Customer Rating:      Summary: Gluck slips a few notches. Comment: Louise Gluck, Averno Farrar, Straus, and Giroux, 2006)
I've never been entirely sure what to think of the work of Louise Gluck; Averno, however, has certainly tipped the balance into the "dislike" bucket. When she is good, she is very, very good; when she is bad, however, you get stuff like this:
"'You girls,' my mother said, 'should marry
someone like your father.'
That was one remark. Another was,
'There is no one like your father.'"
("Prism")
As pithy as the wisdom may be, the poetry is entirely absent. I'd expect this sort of thing in a run-of-the-mill memoir, not in a volume from a Pulitzer Prize-winner. On the other hand, as I said, when she's good, etc. Given a strong image and a slight difference in the way she works with repetition, she can craft some really great stuff:
"You get on a train, you disappear.
You write your name on the window, you disappear.
There are places like this everywhere,
places you enter as a young girl,
from which you never return."
("Averno")
I've added and subtracted a star from my rating of this book at least twenty times as I've mulled over how to review it, usually depending on which poem I happen to be contemplating at the time.
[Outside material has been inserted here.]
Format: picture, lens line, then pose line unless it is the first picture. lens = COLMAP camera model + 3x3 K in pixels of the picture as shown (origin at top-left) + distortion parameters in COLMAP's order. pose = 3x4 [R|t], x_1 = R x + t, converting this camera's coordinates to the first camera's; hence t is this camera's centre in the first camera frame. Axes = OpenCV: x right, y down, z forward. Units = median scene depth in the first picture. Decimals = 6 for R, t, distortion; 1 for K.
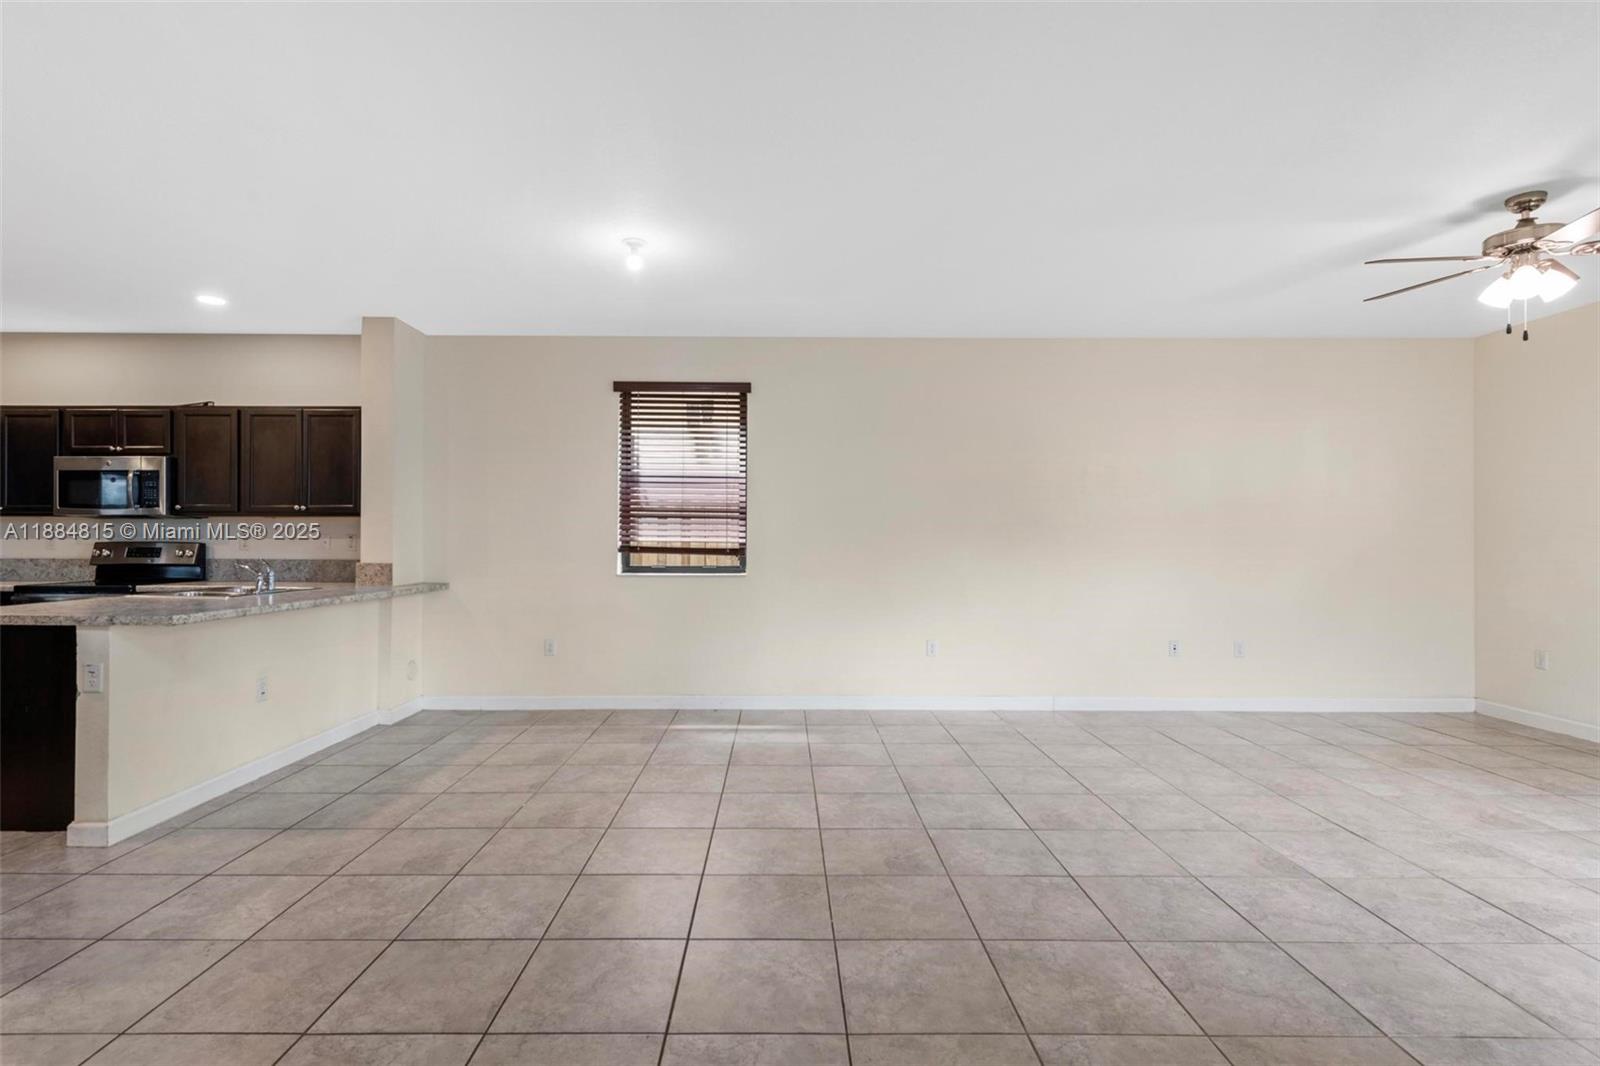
lens RADIAL K [[762.6, 0, 777.3], [0, 762.6, 533.0], [0, 0, 1]] dist [0.009610, -0.004322]
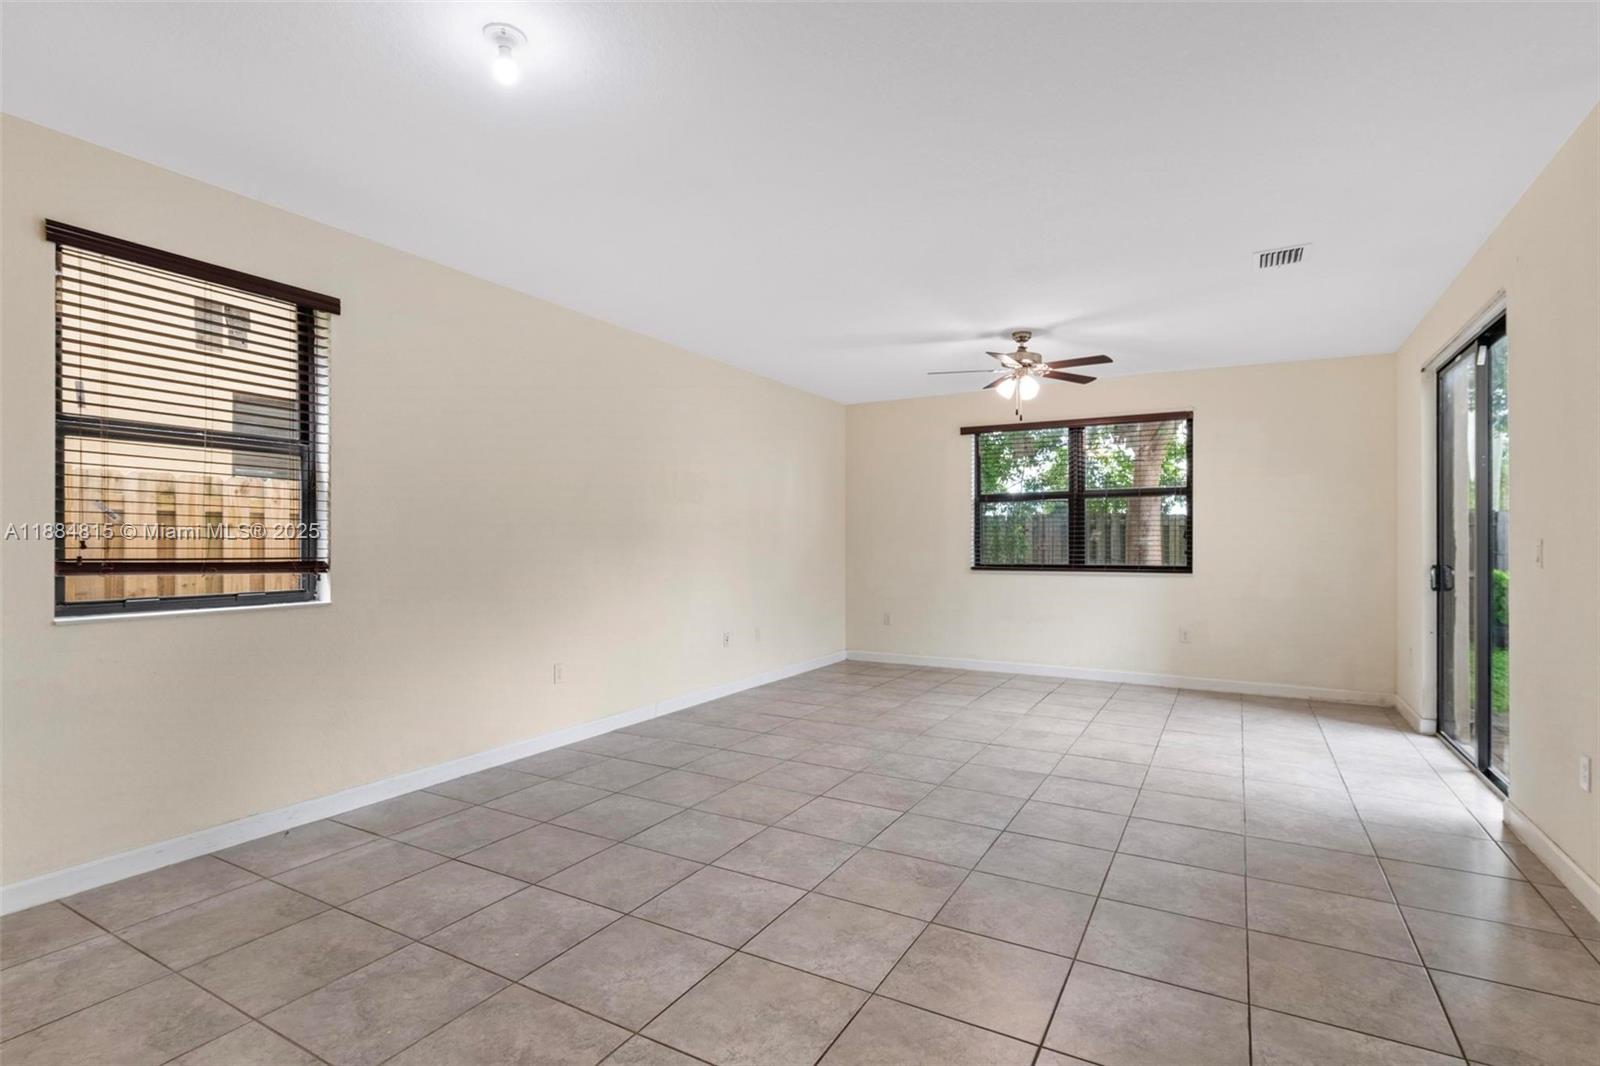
lens RADIAL K [[762.6, 0, 796.8], [0, 762.6, 527.3], [0, 0, 1]] dist [0.009610, -0.004322]
pose [[0.497543, 0.012974, 0.867342, -0.426927], [0.000357, 0.999885, -0.015162, 0.002486], [-0.867439, 0.007854, 0.497481, 0.374280]]
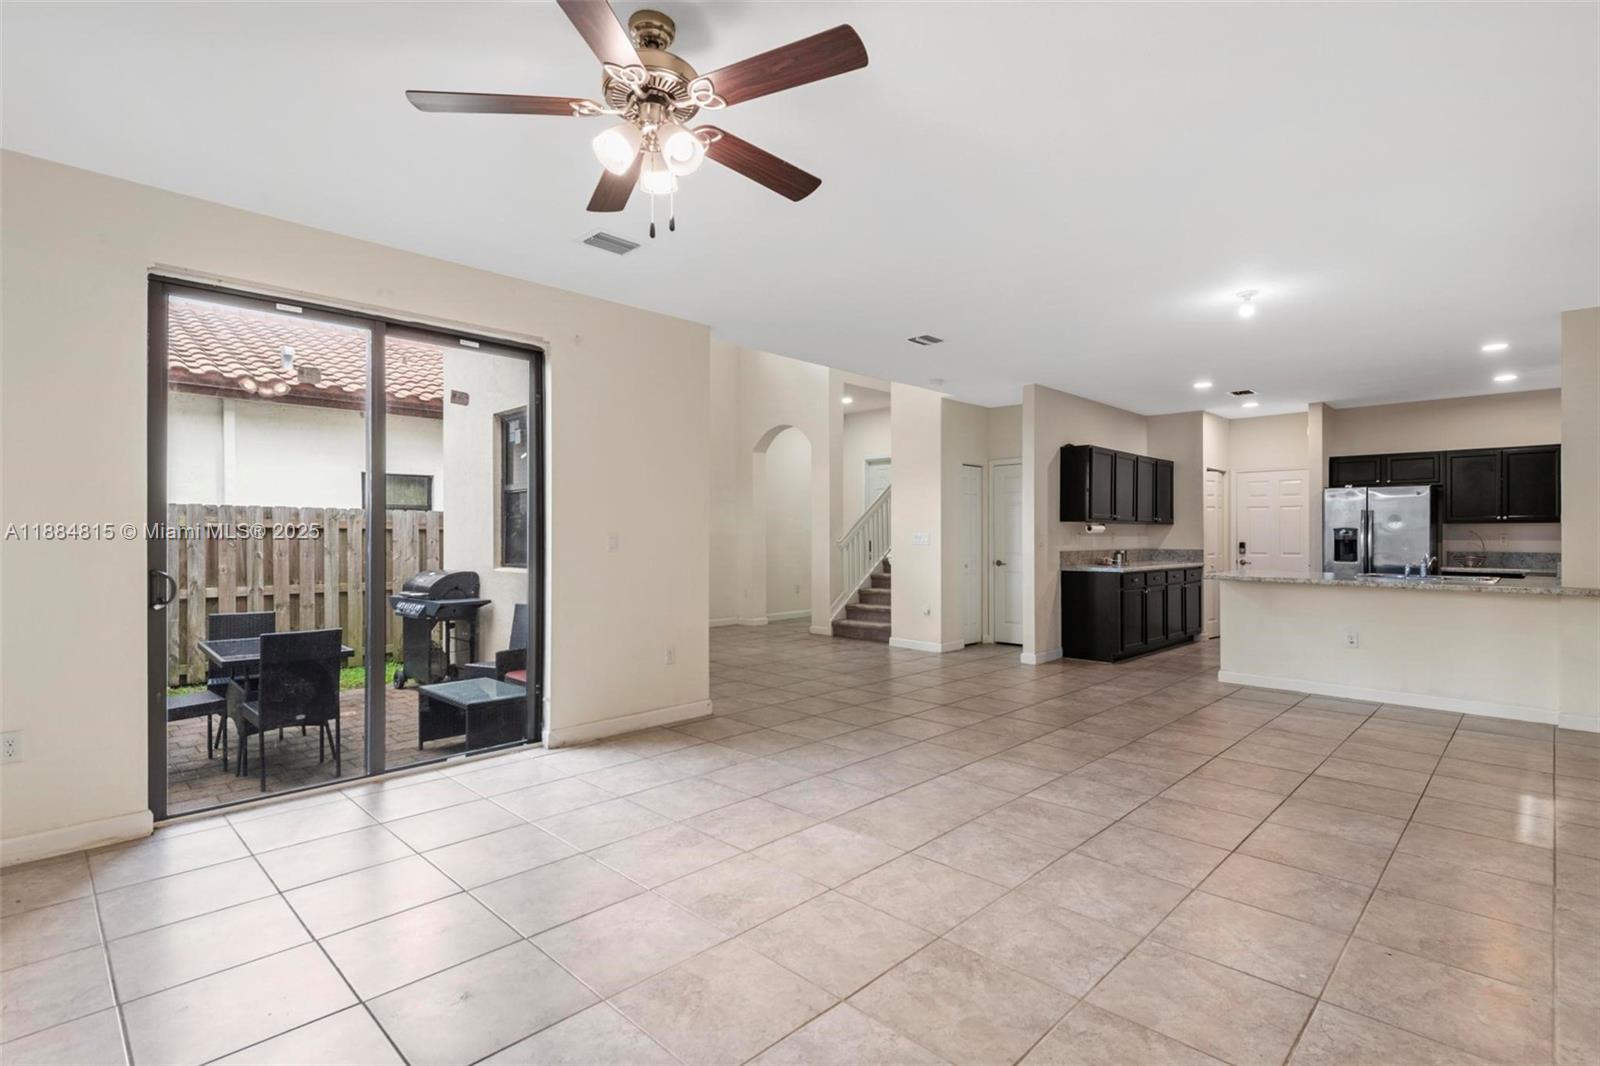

While it's obviously a must for Gluck fans, those who are knew to her work should probably start somewhere else (the Pulitzer-winning The Wild Iris or her best [IMO] book, The House on Marshland). ***
Customer Rating:      Summary: Evocative and Earthly Comment: Louise Gluck remains an elegant poet, able to evoke the mysteries of being crafted in the forms of gods while surviving our humanity. She is quick to capture our attention and lingers as we put her book aside in response to daily obligations.
Customer Rating:      Summary: The Entrance to the Underworld: Death and Classicism Comment: Louise Glück is a radiant poet. She molds her words and phrases, meter and lines, message and thoughts as a master craftsman. This is her tenth collection of poems and for this reader it is her finest.
The title of the book is the title of the poem ensemble: Averno is a small crater in Italy believed by ancient Romans to be the opening in earth's crust that provided a path to the underworld. It is in this setting that Glück retells the myth of Persephone in eighteen poems in a manner that visits death, anguish, dark lamentations all in a way that makes each of the poems like the intricate complex of a Chinese puzzle.
While some poets are content to re-visit the classics, 'translating' them into contemporary language, Glück is not satisfied to plagiarize. Instead she takes the myth and transforms it into paths to introspection, raising artful questions and thoughts that she adamantly refuses to answer for us. It is the work of a genius poet. It is a treasure of a book. Grady Harp, December 06
Customer Rating:      Summary: Fast, well packaged delivery Comment: The book "Averno" appeared almost immediately after I ordered it. The service was efficient and the packaging was secure.
Customer Rating:      Summary: When I Think of Louise Gluck's Averno... Comment: I can barely breathe. It's not because I'm a female in some kind of a swoon. It's because she never fails to tell the truth no matter how hard it might be to swallow. Also, most of the Master poets (among which Ms. Gluck surely is included) never, ever fail to tackle those dark, disturbing, complex places most of us refuse to even consider let alone pen as a work of art. As a result, this collection shines, literally, in the dark. I don't care if she uses an ancient mythic-metaphor that has been employed before. I don't care if some find it 'depressing.' But I very much care when a Masterpiece like this doesn't get the 5-star rating I believe it deserves. Ms. Gluck is among the most courageous poets worldwide. I'd say that puts her at the top of my list...exactly where she has always been.